Vídeo usa matéria de 2021
O vídeo viralizado no X mostra uma reportagem publicada pelo jornal Folha de São Paulo em julho de 2021 que aponta que cerca de 26 mil doses da Astrazeneca fora da validade foram aplicadas em 1,5 mil municípios brasileiros. Na época, o Ministério da Saúde esclareceu que não distribui doses de vacina vencidas aos estados e Distrito Federal e acompanha rigorosamente todos os prazos de validade das vacinas contra a covid-19 recebidas e distribuídas.
O governo federal ainda explicou que de acordo com o Plano de Operacionalização da pasta, os estados e municípios que eventualmente tenham aplicado vacinas vencidas devem fazer a busca ativa e monitorar os casos, inclusive a possibilidade de eventos adversos.
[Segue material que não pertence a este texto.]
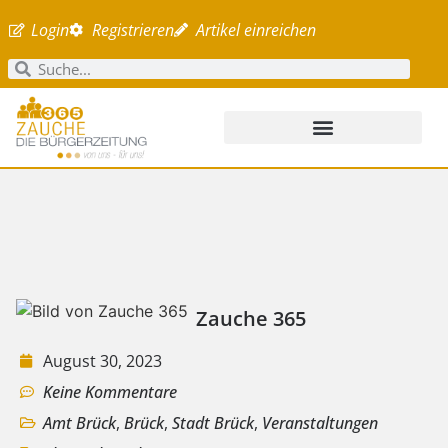
Login
Registrieren
Artikel einreichen
Zauche 365
August 30, 2023
Keine Kommentare
Amt Brück
,
Brück
,
Stadt Brück
,
Veranstaltungen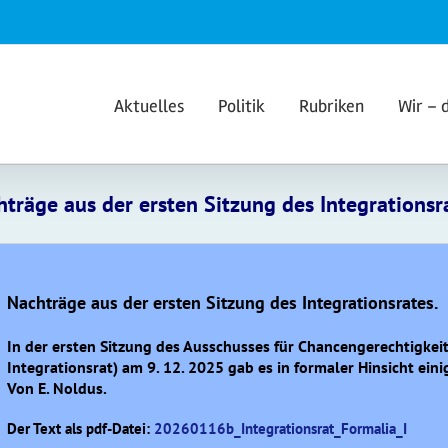
Aktuelles
Politik
Rubriken
Wir – 
träge aus der ersten Sitzung des Integrationsr
Nachträge aus der ersten Sitzung des Integrationsrates.
In der ersten Sitzung des Ausschusses für Chancengerechtigkeit
Integrationsrat) am 9. 12. 2025 gab es in formaler Hinsicht ein
Von E. Noldus.
Der Text als pdf-Datei:
20260116b_Integrationsrat_Formalia_I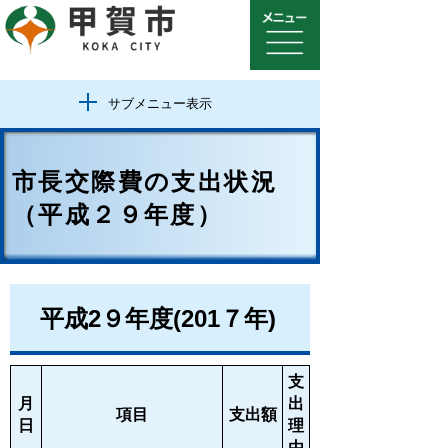
サブメニュー表示
市長交際費の支出状況
（平成２９年度）
平成2９年度(201７年)
支
月
出
項目
支出額
日
理
由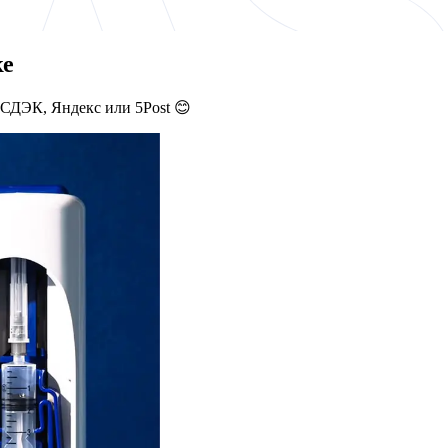
ке
 СДЭК, Яндекс или 5Post 😊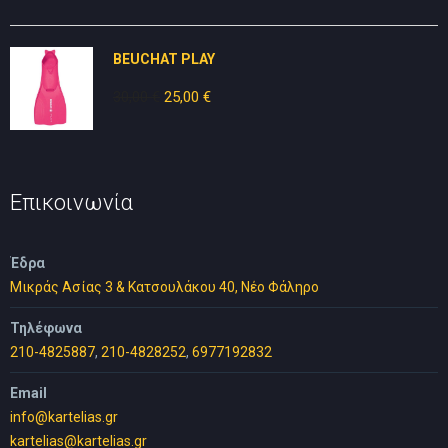
was:
τιμή
10,00 €.
είναι:
BEUCHAT PLAY
5,00 €.
30,00
€
Original
25,00
€
Η
price
τρέχουσα
was:
τιμή
30,00 €.
είναι:
25,00 €.
Επικοινωνία
Έδρα
Μικράς Ασίας 3 & Κατσουλάκου 40, Νέο Φάληρο
Τηλέφωνα
210-4825887
,
210-4828252
,
6977192832
Email
info@kartelias.gr
kartelias@kartelias.gr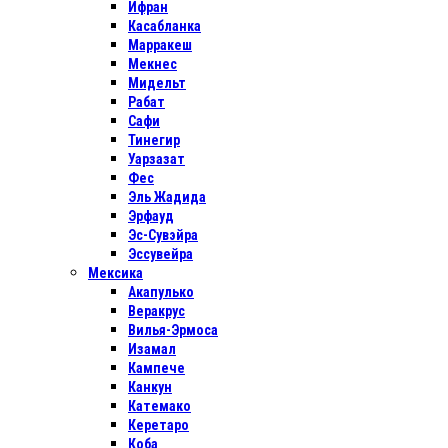
Ифран
Касабланка
Марракеш
Мекнес
Мидельт
Рабат
Сафи
Тинегир
Уарзазат
Фес
Эль Жадида
Эрфауд
Эс-Сувэйра
Эссувейра
Мексика
Акапулько
Веракрус
Вилья-Эрмоса
Изамал
Кампече
Канкун
Катемако
Керетаро
Коба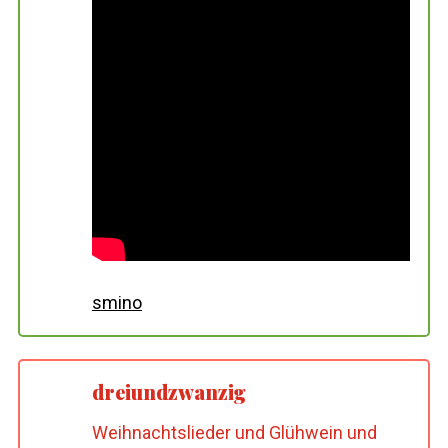
smino
dreiundzwanzig
Weihnachtslieder und Glühwein und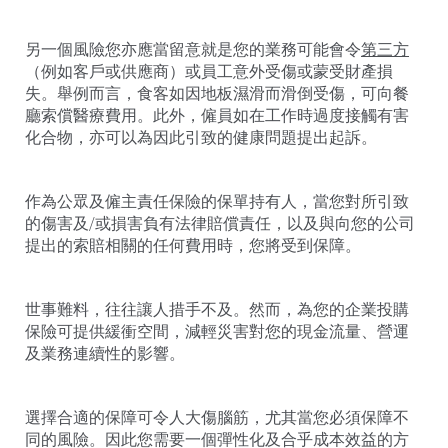
另一個風險您亦應當留意就是您的業務可能會令
第三方
（例如客戶或供應商）或員工意外受傷或蒙受財產損
失。舉例而言，食客如因地板濕滑而滑倒受傷，可向餐
廳索償醫療費用。此外，僱員如在工作時過度接觸有害
化合物，亦可以為因此引致的健康問題提出起訴。
作為公眾及僱主責任保險的保單持有人，當您對所引致
的傷害及/或損害負有法律賠償責任，以及與向您的公司
提出的索賠相關的任何費用時，您將受到保障。
世事難料，往往讓人措手不及。然而，為您的企業投購
保險可提供緩衝空間，減輕災害對您的現金流量、營運
及業務連續性的影響。
選擇合適的保障可令人大傷腦筋，尤其當您必須保障不
同的風險。因此您需要一個彈性化及合乎成本效益的方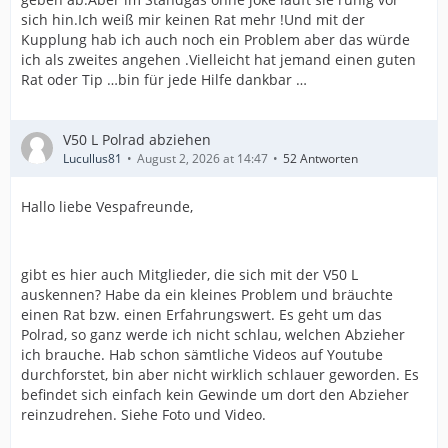
sich hin.Ich weiß mir keinen Rat mehr !Und mit der
Kupplung hab ich auch noch ein Problem aber das würde
ich als zweites angehen .Vielleicht hat jemand einen guten
Rat oder Tip …bin für jede Hilfe dankbar …
V50 L Polrad abziehen
Lucullus81
August 2, 2026 at 14:47
52 Antworten
Hallo liebe Vespafreunde,
gibt es hier auch Mitglieder, die sich mit der V50 L
auskennen? Habe da ein kleines Problem und bräuchte
einen Rat bzw. einen Erfahrungswert. Es geht um das
Polrad, so ganz werde ich nicht schlau, welchen Abzieher
ich brauche. Hab schon sämtliche Videos auf Youtube
durchforstet, bin aber nicht wirklich schlauer geworden. Es
befindet sich einfach kein Gewinde um dort den Abzieher
reinzudrehen. Siehe Foto und Video.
Além disso, os casos de pessoas que tenham sido vacinadas com data de validade fora do prazo devem ser notificados como um erro de imunização no e-SUS Notifica.
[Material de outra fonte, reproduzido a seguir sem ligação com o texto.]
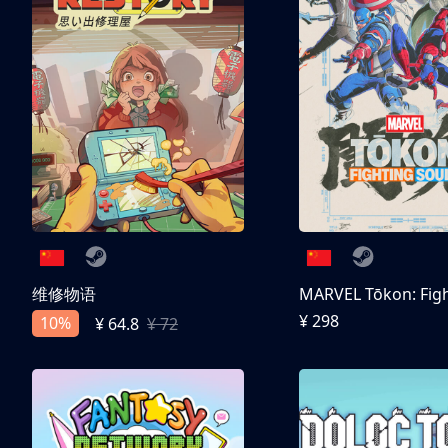
维修物语
¥ 298
10%
¥ 64.8
¥ 72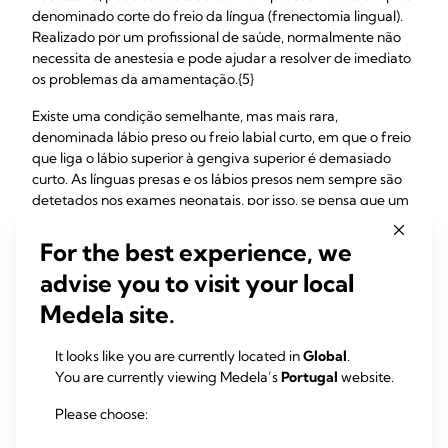
denominado corte do freio da língua (frenectomia lingual).
Realizado por um profissional de saúde, normalmente não
necessita de anestesia e pode ajudar a resolver de imediato
os problemas da amamentação.{5}
Existe uma condição semelhante, mas mais rara,
denominada lábio preso ou freio labial curto, em que o freio
que liga o lábio superior à gengiva superior é demasiado
curto. As línguas presas e os lábios presos nem sempre são
detetados nos exames neonatais, por isso, se pensa que um
destes casos pode estar a causar as suas dores nos mamilos,
procure aconselhamento rapidamente.{4}
For the best experience, we
advise you to visit your local
Dicas sobre o cuidado
Medela site.
dos mamilos durante a
It looks like you are currently located in
Global
.
amamentação
You are currently viewing Medela’s
Portugal
website.
Please choose:
Lave o peito apenas com água durante o banho ou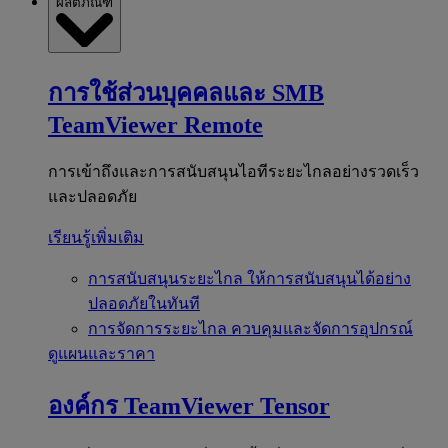
ผลิตภัณฑ์
การใช้ส่วนบุคคลและ SMB
TeamViewer Remote
การเข้าถึงและการสนับสนุนไอทีระยะไกลอย่างรวดเร็ว
และปลอดภัย
เรียนรู้เพิ่มเติม
การสนับสนุนระยะไกล
ให้การสนับสนุนได้อย่าง
ปลอดภัยในทันที
การจัดการระยะไกล
ควบคุมและจัดการอุปกรณ์
ดูแผนและราคา
องค์กร
TeamViewer Tensor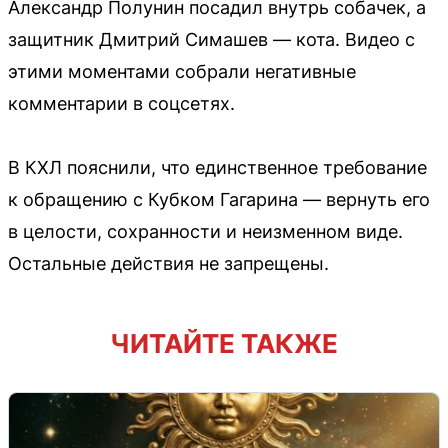
Александр Полунин посадил внутрь собачек, а
защитник Дмитрий Симашев — кота. Видео с
этими моментами собрали негативные
комментарии в соцсетях.
В КХЛ пояснили, что единственное требование
к обращению с Кубком Гагарина — вернуть его
в целости, сохранности и неизменном виде.
Остальные действия не запрещены.
ЧИТАЙТЕ ТАКЖЕ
Depois da reportagem da Folha de São Paulo, prefeituras negaram a aplicação de vacinas vencidas e disseram haver erro de registro no sistema do governo federal.
Por que o Comprova investigou essa publicação: O Comprova monitora conteúdos suspeitos publicados em redes sociais e aplicativos de mensagem sobre políticas públicas, saúde, mudanças climáticas e eleições e abre investigações para aquelas publicações que obtiveram maior alcance e engajamento. Você também pode sugerir verificações pelo WhatsApp +55 11 97045-4984.
Outras checagens sobre o tema: O Comprova já mostrou que a desinformação sobre vacinas compromete a confiança pública nos imunizantes, que estudos mostram os benefícios da vacinação infantil contra a covid-19 e ainda desmentiu um post que contesta a segurança dos imunizantes contra o coronavírus. Além disso, o Estadão Verifica também já provou que o vídeo em questão é falso.
Notas da comunidade: Até a publicação deste texto, o post no X não apresentava notas da comunidade.